> **Instruction**: Set down every line of the items that follow, reproducing each one character for character without any change.

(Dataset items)
☆ ☆ ☆

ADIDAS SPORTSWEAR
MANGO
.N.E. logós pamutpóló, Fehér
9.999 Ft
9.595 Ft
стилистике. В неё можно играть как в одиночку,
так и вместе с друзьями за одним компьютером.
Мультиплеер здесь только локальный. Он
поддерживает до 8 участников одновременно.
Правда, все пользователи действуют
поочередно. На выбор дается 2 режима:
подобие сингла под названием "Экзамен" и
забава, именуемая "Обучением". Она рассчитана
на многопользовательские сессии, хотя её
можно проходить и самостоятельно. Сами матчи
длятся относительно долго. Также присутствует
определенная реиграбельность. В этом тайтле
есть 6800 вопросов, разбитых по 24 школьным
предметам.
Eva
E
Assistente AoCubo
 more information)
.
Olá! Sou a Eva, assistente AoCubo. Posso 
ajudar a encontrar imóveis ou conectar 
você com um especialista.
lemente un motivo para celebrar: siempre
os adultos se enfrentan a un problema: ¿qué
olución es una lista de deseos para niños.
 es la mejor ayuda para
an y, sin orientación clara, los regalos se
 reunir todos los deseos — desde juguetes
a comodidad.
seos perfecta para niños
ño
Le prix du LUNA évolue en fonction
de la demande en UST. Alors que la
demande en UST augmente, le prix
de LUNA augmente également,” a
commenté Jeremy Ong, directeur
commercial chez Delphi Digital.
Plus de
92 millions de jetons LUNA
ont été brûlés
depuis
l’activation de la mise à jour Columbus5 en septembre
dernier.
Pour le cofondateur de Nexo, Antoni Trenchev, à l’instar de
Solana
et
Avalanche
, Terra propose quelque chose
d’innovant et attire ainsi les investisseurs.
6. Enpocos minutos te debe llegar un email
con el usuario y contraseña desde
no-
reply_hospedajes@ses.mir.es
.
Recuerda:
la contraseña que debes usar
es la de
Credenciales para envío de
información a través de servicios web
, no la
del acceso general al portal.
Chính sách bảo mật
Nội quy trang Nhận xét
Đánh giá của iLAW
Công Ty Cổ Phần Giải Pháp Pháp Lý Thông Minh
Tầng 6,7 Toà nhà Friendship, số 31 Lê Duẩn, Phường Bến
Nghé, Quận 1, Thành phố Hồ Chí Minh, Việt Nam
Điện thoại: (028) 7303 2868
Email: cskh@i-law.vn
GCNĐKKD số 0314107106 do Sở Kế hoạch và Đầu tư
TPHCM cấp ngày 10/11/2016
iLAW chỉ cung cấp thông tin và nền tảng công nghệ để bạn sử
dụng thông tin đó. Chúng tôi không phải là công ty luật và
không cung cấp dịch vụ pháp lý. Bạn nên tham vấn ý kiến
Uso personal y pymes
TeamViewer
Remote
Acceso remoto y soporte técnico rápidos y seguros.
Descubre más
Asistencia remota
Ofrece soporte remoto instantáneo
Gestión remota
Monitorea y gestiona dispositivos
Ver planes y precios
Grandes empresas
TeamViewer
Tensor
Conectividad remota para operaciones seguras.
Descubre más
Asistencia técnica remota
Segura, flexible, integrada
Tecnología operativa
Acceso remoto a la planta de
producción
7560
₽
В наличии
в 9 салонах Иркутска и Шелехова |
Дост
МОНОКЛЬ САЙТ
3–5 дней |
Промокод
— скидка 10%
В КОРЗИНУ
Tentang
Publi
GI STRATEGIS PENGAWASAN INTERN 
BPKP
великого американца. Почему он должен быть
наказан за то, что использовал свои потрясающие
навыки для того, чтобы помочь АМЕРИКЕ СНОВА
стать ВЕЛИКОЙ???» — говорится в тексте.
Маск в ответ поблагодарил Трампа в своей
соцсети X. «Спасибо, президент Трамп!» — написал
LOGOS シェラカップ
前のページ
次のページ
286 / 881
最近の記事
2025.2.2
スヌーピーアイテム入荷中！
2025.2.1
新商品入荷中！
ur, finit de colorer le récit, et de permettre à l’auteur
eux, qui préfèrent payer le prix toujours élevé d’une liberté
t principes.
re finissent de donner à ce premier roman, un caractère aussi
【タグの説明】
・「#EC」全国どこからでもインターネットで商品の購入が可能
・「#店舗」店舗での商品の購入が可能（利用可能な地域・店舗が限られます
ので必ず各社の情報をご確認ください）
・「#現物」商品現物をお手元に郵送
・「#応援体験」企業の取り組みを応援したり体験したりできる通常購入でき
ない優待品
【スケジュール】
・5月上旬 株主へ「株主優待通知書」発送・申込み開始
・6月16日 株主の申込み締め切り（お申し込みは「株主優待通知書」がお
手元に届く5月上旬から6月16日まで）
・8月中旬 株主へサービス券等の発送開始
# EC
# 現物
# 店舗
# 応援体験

☆ ☆ ☆

> **Response for this exercise**:
ADIDAS SPORTSWEAR
MANGO
.N.E. logós pamutpóló, Fehér
9.999 Ft
9.595 Ft
стилистике. В неё можно играть как в одиночку,
так и вместе с друзьями за одним компьютером.
Мультиплеер здесь только локальный. Он
поддерживает до 8 участников одновременно.
Правда, все пользователи действуют
поочередно. На выбор дается 2 режима:
подобие сингла под названием "Экзамен" и
забава, именуемая "Обучением". Она рассчитана
на многопользовательские сессии, хотя её
можно проходить и самостоятельно. Сами матчи
длятся относительно долго. Также присутствует
определенная реиграбельность. В этом тайтле
есть 6800 вопросов, разбитых по 24 школьным
предметам.
Eva
E
Assistente AoCubo
 more information)
.
Olá! Sou a Eva, assistente AoCubo. Posso 
ajudar a encontrar imóveis ou conectar 
você com um especialista.
lemente un motivo para celebrar: siempre
os adultos se enfrentan a un problema: ¿qué
olución es una lista de deseos para niños.
 es la mejor ayuda para
an y, sin orientación clara, los regalos se
 reunir todos los deseos — desde juguetes
a comodidad.
seos perfecta para niños
ño
Le prix du LUNA évolue en fonction
de la demande en UST. Alors que la
demande en UST augmente, le prix
de LUNA augmente également,” a
commenté Jeremy Ong, directeur
commercial chez Delphi Digital.
Plus de
92 millions de jetons LUNA
ont été brûlés
depuis
l’activation de la mise à jour Columbus5 en septembre
dernier.
Pour le cofondateur de Nexo, Antoni Trenchev, à l’instar de
Solana
et
Avalanche
, Terra propose quelque chose
d’innovant et attire ainsi les investisseurs.
6. Enpocos minutos te debe llegar un email
con el usuario y contraseña desde
no-
reply_hospedajes@ses.mir.es
.
Recuerda:
la contraseña que debes usar
es la de
Credenciales para envío de
información a través de servicios web
, no la
del acceso general al portal.
Chính sách bảo mật
Nội quy trang Nhận xét
Đánh giá của iLAW
Công Ty Cổ Phần Giải Pháp Pháp Lý Thông Minh
Tầng 6,7 Toà nhà Friendship, số 31 Lê Duẩn, Phường Bến
Nghé, Quận 1, Thành phố Hồ Chí Minh, Việt Nam
Điện thoại: (028) 7303 2868
Email: cskh@i-law.vn
GCNĐKKD số 0314107106 do Sở Kế hoạch và Đầu tư
TPHCM cấp ngày 10/11/2016
iLAW chỉ cung cấp thông tin và nền tảng công nghệ để bạn sử
dụng thông tin đó. Chúng tôi không phải là công ty luật và
không cung cấp dịch vụ pháp lý. Bạn nên tham vấn ý kiến
Uso personal y pymes
TeamViewer
Remote
Acceso remoto y soporte técnico rápidos y seguros.
Descubre más
Asistencia remota
Ofrece soporte remoto instantáneo
Gestión remota
Monitorea y gestiona dispositivos
Ver planes y precios
Grandes empresas
TeamViewer
Tensor
Conectividad remota para operaciones seguras.
Descubre más
Asistencia técnica remota
Segura, flexible, integrada
Tecnología operativa
Acceso remoto a la planta de
producción
7560
₽
В наличии
в 9 салонах Иркутска и Шелехова |
Дост
МОНОКЛЬ САЙТ
3–5 дней |
Промокод
— скидка 10%
В КОРЗИНУ
Tentang
Publi
GI STRATEGIS PENGAWASAN INTERN 
BPKP
великого американца. Почему он должен быть
наказан за то, что использовал свои потрясающие
навыки для того, чтобы помочь АМЕРИКЕ СНОВА
стать ВЕЛИКОЙ???» — говорится в тексте.
Маск в ответ поблагодарил Трампа в своей
соцсети X. «Спасибо, президент Трамп!» — написал
LOGOS シェラカップ
前のページ
次のページ
286 / 881
最近の記事
2025.2.2
スヌーピーアイテム入荷中！
2025.2.1
新商品入荷中！
ur, finit de colorer le récit, et de permettre à l’auteur
eux, qui préfèrent payer le prix toujours élevé d’une liberté
t principes.
re finissent de donner à ce premier roman, un caractère aussi
【タグの説明】
・「#EC」全国どこからでもインターネットで商品の購入が可能
・「#店舗」店舗での商品の購入が可能（利用可能な地域・店舗が限られます
ので必ず各社の情報をご確認ください）
・「#現物」商品現物をお手元に郵送
・「#応援体験」企業の取り組みを応援したり体験したりできる通常購入でき
ない優待品
【スケジュール】
・5月上旬 株主へ「株主優待通知書」発送・申込み開始
・6月16日 株主の申込み締め切り（お申し込みは「株主優待通知書」がお
手元に届く5月上旬から6月16日まで）
・8月中旬 株主へサービス券等の発送開始
# EC
# 現物
# 店舗
# 応援体験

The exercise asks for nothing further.